Wondering how long this stuff would last in the fridge un-opened vac sealed, seemed like the longer it sat the better it got.

Cheers,


----------



## TomKnollRFV (Feb 3, 2019)

Sure looks good to me! 

When I went to Hennings <super good cheese maker by me> I actually was talking to the staff and if it is properly vaccum sealed and in a fridge after being smoked, it never goes bad. One of their employees has cheese they cold smoked five years ago she told me. If I remember correctly I have infact seen cheese here that was over a decade old with no going bad. 

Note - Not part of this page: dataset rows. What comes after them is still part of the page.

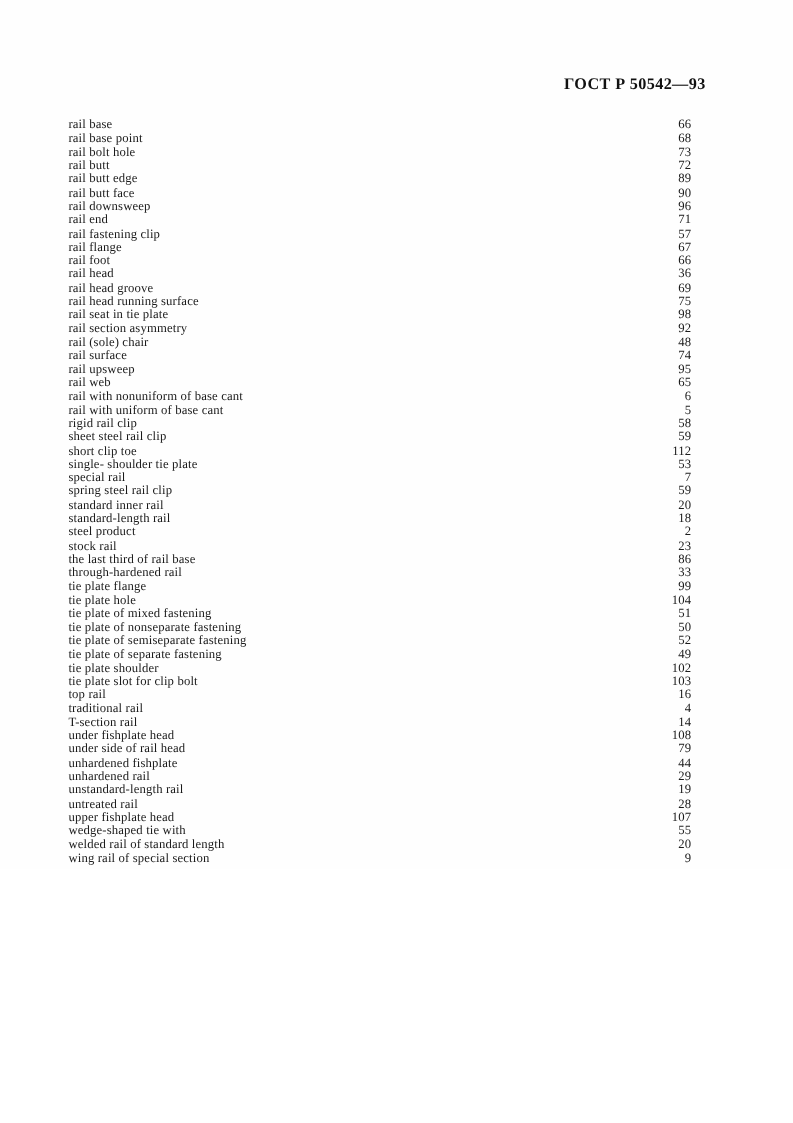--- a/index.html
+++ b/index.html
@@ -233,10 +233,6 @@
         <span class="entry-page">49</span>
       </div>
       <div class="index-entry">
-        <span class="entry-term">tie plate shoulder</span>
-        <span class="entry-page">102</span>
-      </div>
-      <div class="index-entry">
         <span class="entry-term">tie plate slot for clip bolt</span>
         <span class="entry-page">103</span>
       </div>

I stray even longer then two weeks my self now.


----------



## Steve Andrews (Feb 3, 2019)

I may have to do a few blocks and hide them for next Christmas if that's the case.

Thanks!


----------



## gmc2003 (Feb 3, 2019)

Looks really good, nice color on that. Since I switched over to using dust. I can basically eat it the same day. It's still a tad harsh, but eatable. I normally wait at least a week. 

Chris


----------



## Steve Andrews (Feb 3, 2019)

gmc2003 said:


> Looks really good, nice color on that. Since I switched over to using dust. I can basically eat it the same day. It's still a tad harsh, but eatable. I normally wait at least a week.
> 
> Chris


Any reason you switched to Dust? Just curious...


----------



## SecondHandSmoker (Feb 3, 2019)

I'd wait at least two weeks.  But yeah, the longer it sits and mellows, the better it is.
I smoked two batches at the start of January, one batch applewood and the other batch with cherry.
My wife and I broke into the applewood smoked cheese after two weeks.  
Last week we finally broke into the cherry smoked batch.
What a treat that was.
Smoked a batch of colby, sharp cheddar, pepper jack, and swiss with applewood on Jan 29th and I'm thinking to let that that mellow for a month or longer.


----------



## Braz (Feb 3, 2019)

I have had vac sealed refrigerated smoked cheese held for a year with no problem. I'm sure it could have been good for much longer if I hadn't eaten it.


----------



## yankee2bbq (Feb 3, 2019)

Like Chris I switched to dust also.  I can only speak for myself, I switched because pellet dust creates a lighter smoke.  I smoke for 4 hours, using a pellet tube.  Also, I use an old meat grinder to “finely grind/ make dust from apple pellets.  This is just me and my family’s preference.  I can definitely tell a deference between pellets and dust.
Hope this helps.


----------



## Steve Andrews (Feb 3, 2019)

yankee2bbq said:


> Like Chris I switched to dust also.  I can only speak for myself, I switched because pellet dust creates a lighter smoke.  I smoke for 4 hours, using a pellet tube.  Also, I use an old meat grinder to “finely grind/ make dust from apple pellets.  This is just me and my family’s preference.  I can definitely tell a deference between pellets and dust.
> Hope this helps.



I may try dust next time, thanks!


----------



## gmc2003 (Feb 4, 2019)

Justin has you covered. Dust burns much cleaner/lighter then pellets. I only smoke for 2 to 3 hours. When smoking cheese for the wife and I. We like a liter smoke profile.

Chris


----------



## SmokinAl (Feb 4, 2019)

I only do cheese one time per year & make enough to last the whole year.
Never had any go bad as long as they were vac packed & in the fridge.
Al


----------



## bbqbrett (Feb 6, 2019)

I usually wait about a month.  However the last time I did smoked cheese was last April.  Opened up the last sharp cheddar and a swiss about a month ago and it was great.  Still have two 8oz hickory smoked pepper jack that I have yet to open.


----------



## Hawging It (Feb 6, 2019)

Steve Andrews said:


> Some Applewood Smoked Cheddar I did back in November, decided to crack it open today and it was amazing...
> Curious, what's the average rest people wait to enjoy their smoked cheese, I have always heard a minimum of 2 weeks as a rule of thumb.
> Wondering how long this stuff would last in the fridge un-opened vac sealed, seemed like the longer it sat the better it got.
> 
> ...


Looks tasty!


----------